For this demonstration, the important parts are going to be the MFA challenge response mechanisms.
For this demonstration, you can download the sample configuration zip file.
The files included contain:
- Server Configuration File server.conf
- Certificate Authority Certificate ca.crt
- Server Certificate server.crt
- Server Private Key server.key
- macOS Client Configuration File macOS-MFA.ovpn
- Windows Client Configuration File windows-MFA.ovpn
- Oauth-tool MFA Verification Script oath.sh
- Okta MFA Verification Script okta.sh
- Oath Secret Generator oath-secret-gen.sh
The example files expect a FreeBSD or Linux system; my examples use FreeBSD on the server. Installing the OpenVPN and oath-toolkit packages from the FreeBSD ports tree or package repository should be all you need. Those will pull in any dependencies necessary.
For my examples, I used a virtual server hosted by Vultr. You can set up a virtual server in just a few minutes for less than a penny an hour. You are welcome to use my referral link or visit the site directly.
Note: It’s not necessary to host a server external to your local network. Virtual Private Servers (VPSs) make this cheap and easy to do, though.
Base Server Build
I created an account on Vultr, clicked on Products, clicked on the little blue plus (+) button in the upper right corner to create a new server.
Next, I selected “Cloud Compute”, Chicago (it’s closest to me), FreeBSD 12.1, $5/mo ($.007/h), and then “Deploy Now” at the bottom. It takes about 5 minutes for the machine to be available. Once ready, I installed the openvpn and oath-toolkit packages (along with vim, to make my life easier).
# pkg install vim oath-toolkit curl py37-urllib3 openvpn
Download the sample configuration files, extract them, and put the server files in place.
# fetch https://secure-computing.net/openvpn/mfa_example.zip
# unzip mfa_example.zip
# cd mfa_example
# mkdir /usr/local/etc/openvpn && cp server.* dh2048.pem ca.crt *.sh /usr/local/etc/openvpn/
Once that’s done, you need to enable the openvpn daemon on the box:
# echo ‘openvpn_enable=”YES”’ >> /etc/rc.conf
Then you can start the openvpn process:
# /usr/local/etc/rc.d/openvpn start
If you don’t see any errors, your server process is running. I don’t mean to leave out novice users here, but the intent of this article is MFA, not generic OpenVPN setup and startup.

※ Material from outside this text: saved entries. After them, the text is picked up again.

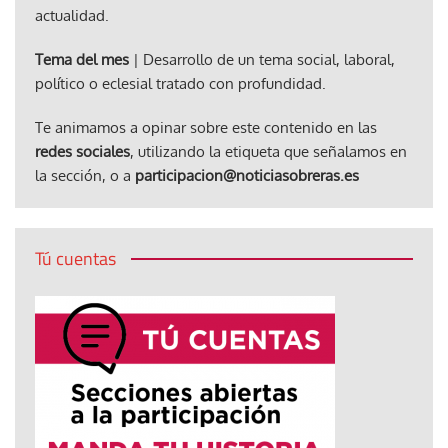
actualidad.
Tema del mes
| Desarrollo de un tema social, laboral,
político o eclesial tratado con profundidad.
Te animamos a opinar sobre este contenido en las
redes sociales
, utilizando la etiqueta que señalamos en
la sección, o a
participacion@noticiasobreras.es
Tú cuentas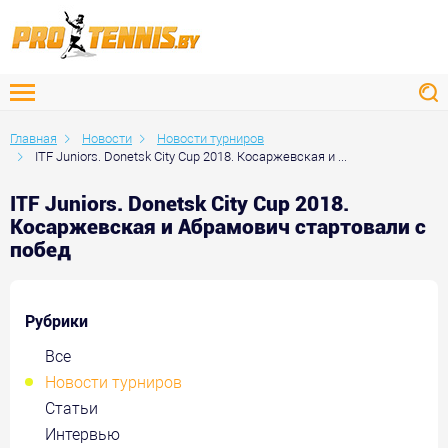
Главная
Новости
Новости турниров
ITF Juniors. Donetsk City Cup 2018. Косаржевская и ...
ITF Juniors. Donetsk City Cup 2018.
Косаржевская и Абрамович стартовали с
побед
Рубрики
Все
Новости турниров
Статьи
Интервью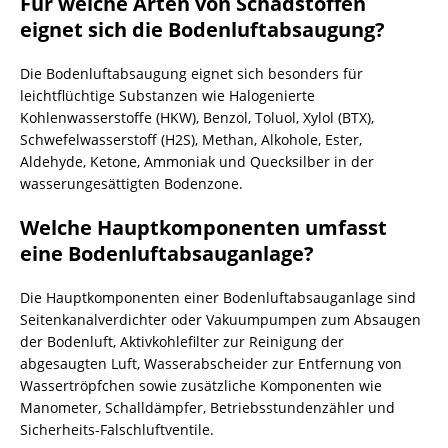
Für welche Arten von Schadstoffen
eignet sich die Bodenluftabsaugung?
Die Bodenluftabsaugung eignet sich besonders für
leichtflüchtige Substanzen wie Halogenierte
Kohlenwasserstoffe (HKW), Benzol, Toluol, Xylol (BTX),
Schwefelwasserstoff (H2S), Methan, Alkohole, Ester,
Aldehyde, Ketone, Ammoniak und Quecksilber in der
wasserungesättigten Bodenzone.
Welche Hauptkomponenten umfasst
eine Bodenluftabsauganlage?
Die Hauptkomponenten einer Bodenluftabsauganlage sind
Seitenkanalverdichter oder Vakuumpumpen zum Absaugen
der Bodenluft, Aktivkohlefilter zur Reinigung der
abgesaugten Luft, Wasserabscheider zur Entfernung von
Wassertröpfchen sowie zusätzliche Komponenten wie
Manometer, Schalldämpfer, Betriebsstundenzähler und
Sicherheits-Falschluftventile.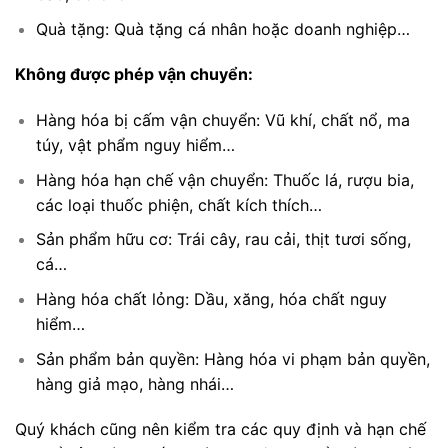
Quà tặng: Quà tặng cá nhân hoặc doanh nghiệp…
Không được phép vận chuyển:
Hàng hóa bị cấm vận chuyển: Vũ khí, chất nổ, ma
túy, vật phẩm nguy hiểm…
Hàng hóa hạn chế vận chuyển: Thuốc lá, rượu bia,
các loại thuốc phiện, chất kích thích…
Sản phẩm hữu cơ: Trái cây, rau cải, thịt tươi sống,
cá…
Hàng hóa chất lỏng: Dầu, xăng, hóa chất nguy
hiểm…
Sản phẩm bản quyền: Hàng hóa vi phạm bản quyền,
hàng giả mạo, hàng nhái…
Quý khách cũng nên kiểm tra các quy định và hạn chế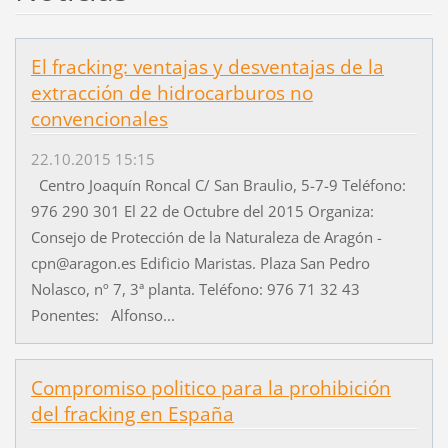
El fracking: ventajas y desventajas de la
extracción de hidrocarburos no
convencionales
22.10.2015 15:15
Centro Joaquín Roncal C/ San Braulio, 5-7-9 Teléfono:
976 290 301 El 22 de Octubre del 2015 Organiza:
Consejo de Protección de la Naturaleza de Aragón -
cpn@aragon.es Edificio Maristas. Plaza San Pedro
Nolasco, nº 7, 3ª planta. Teléfono: 976 71 32 43
Ponentes: Alfonso...
Compromiso politico para la prohibición
del fracking en España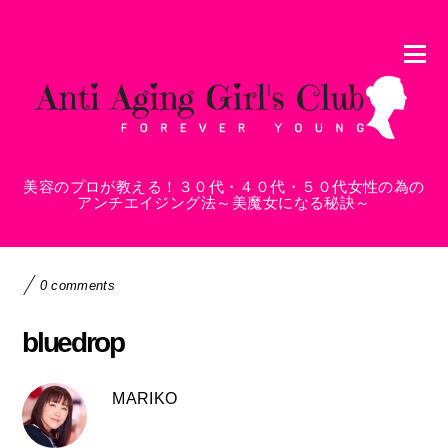
美容のプロが教える！３０代・４０代・５０代女性の為の
アンチエイジング法～美魔女になる秘訣～
0 comments
bluedrop
MARIKO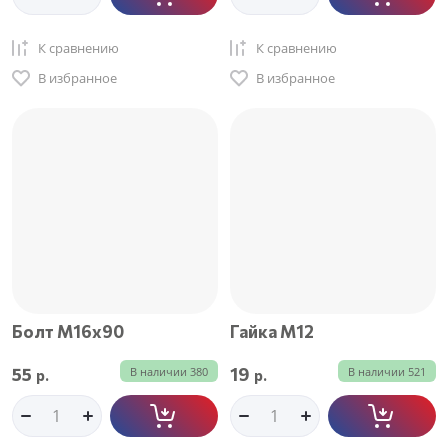
К сравнению
К сравнению
В избранное
В избранное
Болт М16х90
Гайка М12
55
19
В наличии
380
В наличии
521
р.
р.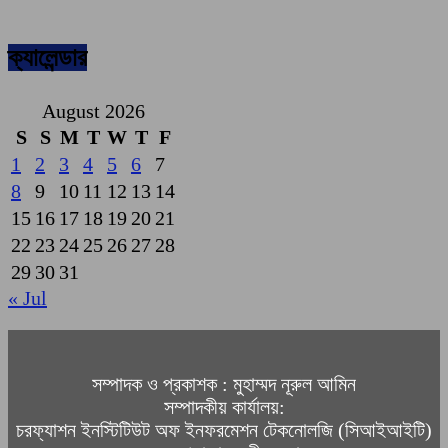
ক্যালেন্ডার
August 2026
S
S
M
T
W
T
F
1
2
3
4
5
6
7
8
9
10
11
12
13
14
15
16
17
18
19
20
21
22
23
24
25
26
27
28
29
30
31
« Jul
সম্পাদক ও প্রকাশক : মুহাম্মদ নূরুল আমিন
সম্পাদকীয় কার্যালয়:
চরফ্যাশন ইনস্টিটিউট অফ ইনফরমেশন টেকনোলজি (সিআইআইটি)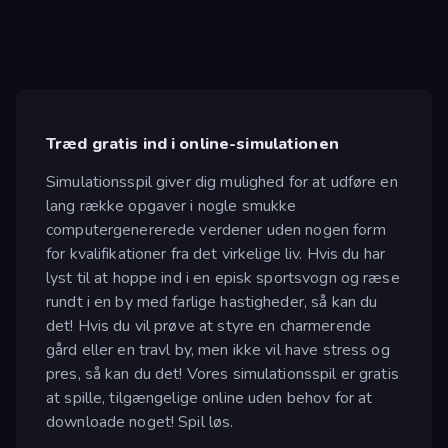
Træd gratis ind i online-simulationen
Simulationsspil giver dig mulighed for at udføre en
lang række opgaver i nogle smukke
computergenererede verdener uden nogen form
for kvalifikationer fra det virkelige liv. Hvis du har
lyst til at hoppe ind i en episk sportsvogn og ræse
rundt i en by med farlige hastigheder, så kan du
det! Hvis du vil prøve at styre en charmerende
gård eller en travl by, men ikke vil have stress og
pres, så kan du det! Vores simulationsspil er gratis
at spille, tilgængelige online uden behov for at
downloade noget! Spil løs.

For the macOS client, we are using Tunnelblick for the GUI client. No additional packages are required. For Windows, the built-in OpenVPN GUI is enough. The examples here don’t push any routes or perform any real network changes since the purpose is to demonstrate MFA.
Base Client Config
The two client configurations contain the configuration, as well as almost all of the certificate components required to start your VPN client. As we move our VPN forward from a basic client-certificate authenticated VPN to using username/password and MFA, we’ll be editing this config just a little bit.
The first edit required is to add the proper remote line, telling our clients what server to connect to. The port is assumed to be udp/1194, though you’re more than welcome to change that. There is no remote line in the configuration file as shipped, so you’ll need to add one like:
Note: We assume your server can auto-create the tunX device. Some instances, like Raspberry Pi are not set up to do this by default. Like other more advanced configurations, this is out of scope for this article.
macOS with Tunnelblick
For the macOS operating system, Tunnelblick is the premier OpenVPN GUI client. The CLI client works just fine, and it compiles from source, assuming you have all the XCode tools installed. The GUI client, however, makes things like DNS reconfiguration and “privacy” a bit easier.

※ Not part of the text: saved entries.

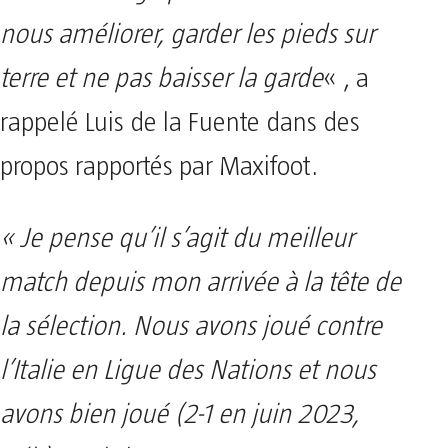
nous améliorer, garder les pieds sur
terre et ne pas baisser la garde
« , a
rappelé Luis de la Fuente dans des
propos rapportés par Maxifoot.
« Je pense qu’il s’agit du meilleur
match depuis mon arrivée à la tête de
la sélection. Nous avons joué contre
l’Italie en Ligue des Nations et nous
avons bien joué (2-1 en juin 2023,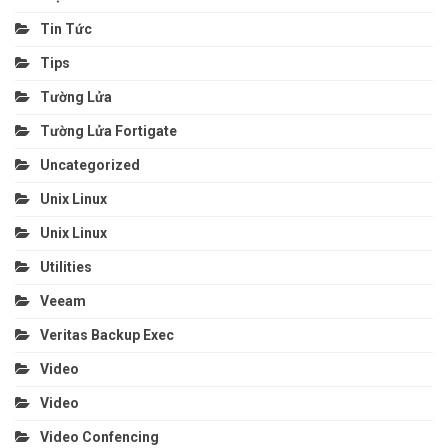
Tin Tức
Tips
Tường Lửa
Tường Lửa Fortigate
Uncategorized
Unix Linux
Unix Linux
Utilities
Veeam
Veritas Backup Exec
Video
Video
Video Confencing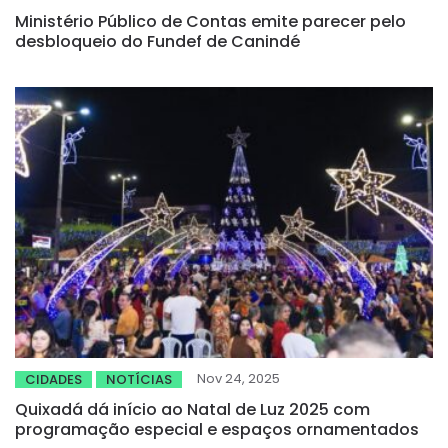
Ministério Público de Contas emite parecer pelo
desbloqueio do Fundef de Canindé
Nov 24, 2025
CIDADES
NOTÍCIAS
Quixadá dá início ao Natal de Luz 2025 com
programação especial e espaços ornamentados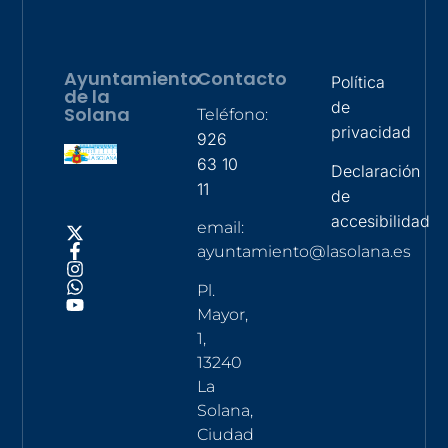
Ayuntamiento
Contacto
Política
de la
de
Solana
Teléfono:
privacidad
926
63 10
Declaración
11
de
accesibilidad
email:
ayuntamiento@lasolana.es
Pl.
Mayor,
1,
13240
La
Solana,
Ciudad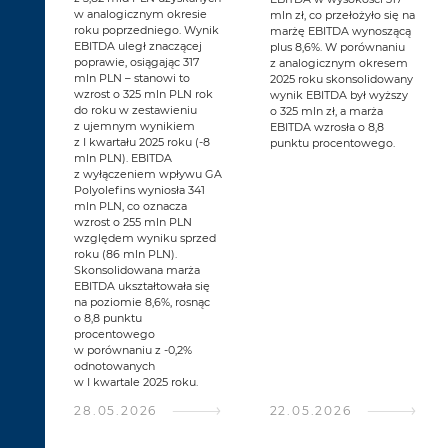
w analogicznym okresie
mln zł, co przełożyło się na
roku poprzedniego. Wynik
marżę EBITDA wynoszącą
EBITDA uległ znaczącej
plus 8,6%. W porównaniu
poprawie, osiągając 317
z analogicznym okresem
mln PLN – stanowi to
2025 roku skonsolidowany
wzrost o 325 mln PLN rok
wynik EBITDA był wyższy
do roku w zestawieniu
o 325 mln zł, a marża
z ujemnym wynikiem
EBITDA wzrosła o 8,8
z I kwartału 2025 roku (-8
punktu procentowego.
mln PLN). EBITDA
z wyłączeniem wpływu GA
Polyolefins wyniosła 341
mln PLN, co oznacza
wzrost o 255 mln PLN
względem wyniku sprzed
roku (86 mln PLN).
Skonsolidowana marża
EBITDA ukształtowała się
na poziomie 8,6%, rosnąc
o 8,8 punktu
procentowego
w porównaniu z -0,2%
odnotowanych
w I kwartale 2025 roku.
28.05.2026
22.05.2026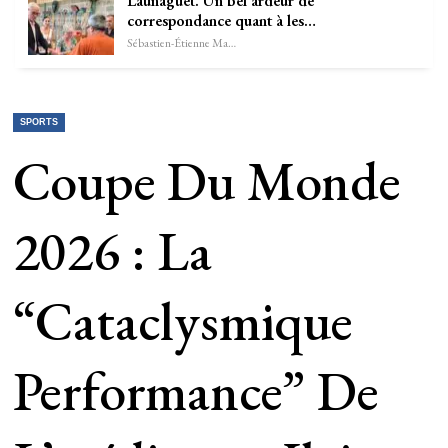
Launaguet. Un bel ardeur de
correspondance quant à les…
Sébastien-Étienne Marechal
SPORTS
Coupe Du Monde
2026 : La
“cataclysmique
Performance” De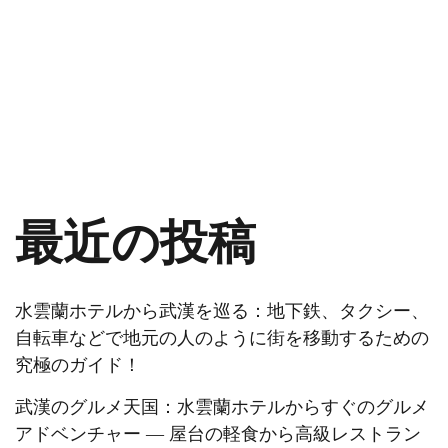
最近の投稿
水雲蘭ホテルから武漢を巡る：地下鉄、タクシー、
自転車などで地元の人のように街を移動するための
究極のガイド！
武漢のグルメ天国：水雲蘭ホテルからすぐのグルメ
アドベンチャー ― 屋台の軽食から高級レストラン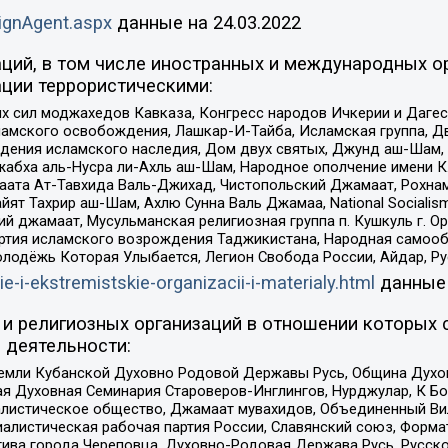
ignAgent.aspx
данные на
24.03.2022
ций, в том числе иностранных и международных ор
ции террористическими:
ил моджахедов Кавказа, Конгресс народов Ичкерии и Дагеста
ламского освобождения, Лашкар-И-Тайба, Исламская группа, Дв
ения исламского наследия, Дом двух святых, Джунд аш-Шам, 
жабха аль-Нусра ли-Ахль аш-Шам, Народное ополчение имени К.
ата Ат-Тавхида Валь-Джихад, Чистопольский Джамаат, Рохнам
ят Тахрир аш-Шам, Ахлю Сунна Валь Джамаа, National Socialism
ий джамаат, Мусульманская религиозная группа п. Кушкуль г. 
ртия исламского возрождения Таджикистана, Народная самооб
олодёжь Которая Улыбается, Легион Свобода России, Айдар, Р
ie-i-ekstremistskie-organizacii-i-materialy.html
данные
и религиозных организаций в отношении которых 
 деятельности:
земли Кубанской Духовно Родовой Державы Русь, Община Духо
 Духовная Семинария Староверов-Инглингов, Нурджулар, К Бо
листическое общество, Джамаат мувахидов, Объединенный Вил
иалистическая рабочая партия России, Славянский союз, Форма
ива города Череповца, Духовно-Родовая Держава Русь, Русск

Both the Windows and macOS (Tunnelblick) clients recognize the .ovpn file extension and will apply the appropriate icon and auto-loading logic to such files. The .conf file extension is more common on the *nix platforms, which is why they are named differently in the example file.

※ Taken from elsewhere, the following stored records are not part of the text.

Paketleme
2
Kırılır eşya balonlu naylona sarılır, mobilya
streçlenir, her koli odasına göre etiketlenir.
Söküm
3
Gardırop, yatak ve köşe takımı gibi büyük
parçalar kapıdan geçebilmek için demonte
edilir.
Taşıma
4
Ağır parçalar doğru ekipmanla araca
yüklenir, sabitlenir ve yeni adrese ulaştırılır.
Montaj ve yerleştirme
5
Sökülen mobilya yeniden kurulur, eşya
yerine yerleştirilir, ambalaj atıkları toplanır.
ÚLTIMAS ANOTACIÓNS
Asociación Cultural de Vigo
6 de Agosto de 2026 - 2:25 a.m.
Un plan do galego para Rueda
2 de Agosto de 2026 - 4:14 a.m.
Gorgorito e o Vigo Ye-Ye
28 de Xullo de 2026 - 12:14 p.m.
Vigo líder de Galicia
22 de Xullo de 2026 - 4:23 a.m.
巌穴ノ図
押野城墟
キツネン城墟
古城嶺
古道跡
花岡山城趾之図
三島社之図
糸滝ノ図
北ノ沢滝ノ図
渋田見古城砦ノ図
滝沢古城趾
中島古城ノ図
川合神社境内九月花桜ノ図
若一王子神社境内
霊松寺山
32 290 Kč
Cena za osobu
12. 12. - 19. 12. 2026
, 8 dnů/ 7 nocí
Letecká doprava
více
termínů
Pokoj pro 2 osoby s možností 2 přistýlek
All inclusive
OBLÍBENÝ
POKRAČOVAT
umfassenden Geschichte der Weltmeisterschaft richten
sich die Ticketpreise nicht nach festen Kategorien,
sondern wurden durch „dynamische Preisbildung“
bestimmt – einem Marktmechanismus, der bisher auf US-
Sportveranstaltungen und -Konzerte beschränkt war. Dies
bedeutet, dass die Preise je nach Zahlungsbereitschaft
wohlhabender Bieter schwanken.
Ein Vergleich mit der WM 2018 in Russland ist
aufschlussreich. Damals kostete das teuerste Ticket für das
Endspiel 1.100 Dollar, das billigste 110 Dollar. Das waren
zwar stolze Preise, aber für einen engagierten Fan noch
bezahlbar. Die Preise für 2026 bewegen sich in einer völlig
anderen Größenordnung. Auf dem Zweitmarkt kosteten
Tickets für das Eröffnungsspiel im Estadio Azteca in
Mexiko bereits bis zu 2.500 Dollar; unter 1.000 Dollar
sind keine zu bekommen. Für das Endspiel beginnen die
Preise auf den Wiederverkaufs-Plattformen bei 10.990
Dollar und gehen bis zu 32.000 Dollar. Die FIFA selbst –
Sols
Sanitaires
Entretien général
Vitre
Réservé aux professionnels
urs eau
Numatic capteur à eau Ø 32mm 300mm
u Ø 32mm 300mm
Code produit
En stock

Double-clicking on the file will result in Tunnelblick loading the file and attempting to secure it. This just means it will copy the file to a location with restricted permissions. You will be prompted to elevate permissions.
Once the configuration is loaded, you can connect directly to the VPN. You won’t get an IP address, or new DNS servers, so Tunnelblick will pop up a couple of warnings; you can ignore these as they don’t really apply to our MFA test.
Windows with OpenVPN GUI
The windows installation is similar to the Mac. Download and install the official OpenVPN application. Once installed, copy the windows-MFA.ovpn file to your system into the OpenVPN config directory in C:\Program Files\OpenVPN\config.
On my Windows 10 system, Windows Defender initially blocked access and presented a popup window. Clicking on the Allow Access button allowed me to connect to the VPN.